→ **TASK DIRECTIONS**:
From the entries below, transcribe exactly the lines between the line holding "left wrist: (149, 328)" and the line holding "left elbow: (54, 191)", inclusive; skip all other lines.

(SUPPLIED RECORDS begins)

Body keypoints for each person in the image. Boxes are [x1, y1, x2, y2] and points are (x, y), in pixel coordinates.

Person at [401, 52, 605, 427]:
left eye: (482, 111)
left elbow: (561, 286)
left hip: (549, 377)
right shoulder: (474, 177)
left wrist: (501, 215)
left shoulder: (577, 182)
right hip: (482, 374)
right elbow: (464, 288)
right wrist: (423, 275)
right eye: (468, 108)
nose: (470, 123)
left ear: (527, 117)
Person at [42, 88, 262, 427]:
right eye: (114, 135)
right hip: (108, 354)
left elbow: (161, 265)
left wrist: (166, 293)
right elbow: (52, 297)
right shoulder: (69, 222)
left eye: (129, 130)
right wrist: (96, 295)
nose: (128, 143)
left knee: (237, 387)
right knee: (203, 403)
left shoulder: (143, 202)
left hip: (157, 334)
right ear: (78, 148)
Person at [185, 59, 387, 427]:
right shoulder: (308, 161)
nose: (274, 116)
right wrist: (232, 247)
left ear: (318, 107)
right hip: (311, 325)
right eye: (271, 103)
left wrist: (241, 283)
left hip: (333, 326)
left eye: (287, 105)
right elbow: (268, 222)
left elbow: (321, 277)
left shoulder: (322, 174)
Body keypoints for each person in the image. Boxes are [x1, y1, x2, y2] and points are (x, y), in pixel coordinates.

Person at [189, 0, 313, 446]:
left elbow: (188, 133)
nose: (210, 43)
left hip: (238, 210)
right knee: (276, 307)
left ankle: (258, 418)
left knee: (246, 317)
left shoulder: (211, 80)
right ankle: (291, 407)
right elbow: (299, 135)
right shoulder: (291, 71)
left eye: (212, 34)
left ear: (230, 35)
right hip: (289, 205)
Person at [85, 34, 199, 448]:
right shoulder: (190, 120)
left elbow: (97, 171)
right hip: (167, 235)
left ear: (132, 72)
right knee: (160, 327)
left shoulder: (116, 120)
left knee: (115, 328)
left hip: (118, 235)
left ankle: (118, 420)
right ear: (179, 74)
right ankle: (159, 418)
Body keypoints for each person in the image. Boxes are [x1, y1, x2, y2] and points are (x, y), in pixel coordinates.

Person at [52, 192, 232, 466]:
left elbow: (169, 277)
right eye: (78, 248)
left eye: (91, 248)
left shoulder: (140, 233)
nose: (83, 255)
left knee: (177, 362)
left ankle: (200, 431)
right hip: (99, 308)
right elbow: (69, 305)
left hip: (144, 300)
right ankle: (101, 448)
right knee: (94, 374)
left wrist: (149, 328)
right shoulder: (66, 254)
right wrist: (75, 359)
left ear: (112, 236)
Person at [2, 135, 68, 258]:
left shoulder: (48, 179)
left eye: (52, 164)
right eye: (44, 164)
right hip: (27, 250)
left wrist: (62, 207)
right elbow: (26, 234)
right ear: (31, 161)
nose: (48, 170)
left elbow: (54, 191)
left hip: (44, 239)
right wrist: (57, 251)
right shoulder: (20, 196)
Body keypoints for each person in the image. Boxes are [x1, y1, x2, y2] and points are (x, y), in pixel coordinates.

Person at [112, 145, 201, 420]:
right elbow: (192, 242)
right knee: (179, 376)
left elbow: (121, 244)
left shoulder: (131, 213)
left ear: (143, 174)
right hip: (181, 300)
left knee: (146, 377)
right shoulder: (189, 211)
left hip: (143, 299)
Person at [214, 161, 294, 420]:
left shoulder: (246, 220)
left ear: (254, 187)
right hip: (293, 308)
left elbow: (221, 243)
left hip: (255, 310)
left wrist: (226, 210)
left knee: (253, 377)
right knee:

(SUPPLIED RECORDS ends)
(SUPPLIED RECORDS begins)

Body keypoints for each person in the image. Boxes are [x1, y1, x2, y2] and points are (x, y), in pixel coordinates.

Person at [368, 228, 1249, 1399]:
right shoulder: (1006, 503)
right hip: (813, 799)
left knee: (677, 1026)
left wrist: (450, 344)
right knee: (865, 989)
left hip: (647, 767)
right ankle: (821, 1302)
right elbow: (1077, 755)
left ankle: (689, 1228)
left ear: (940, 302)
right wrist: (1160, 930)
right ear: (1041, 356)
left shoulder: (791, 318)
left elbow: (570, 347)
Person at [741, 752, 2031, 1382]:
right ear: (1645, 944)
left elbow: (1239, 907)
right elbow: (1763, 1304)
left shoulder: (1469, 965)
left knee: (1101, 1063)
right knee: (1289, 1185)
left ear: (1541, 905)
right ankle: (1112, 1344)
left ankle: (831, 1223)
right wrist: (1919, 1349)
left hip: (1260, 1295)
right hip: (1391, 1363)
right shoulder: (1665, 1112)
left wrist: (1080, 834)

(SUPPLIED RECORDS ends)

→ **SOLUTION TO THIS EXERCISE**:
left wrist: (149, 328)
right shoulder: (66, 254)
right wrist: (75, 359)
left ear: (112, 236)
Person at [2, 135, 68, 258]:
left shoulder: (48, 179)
left eye: (52, 164)
right eye: (44, 164)
right hip: (27, 250)
left wrist: (62, 207)
right elbow: (26, 234)
right ear: (31, 161)
nose: (48, 170)
left elbow: (54, 191)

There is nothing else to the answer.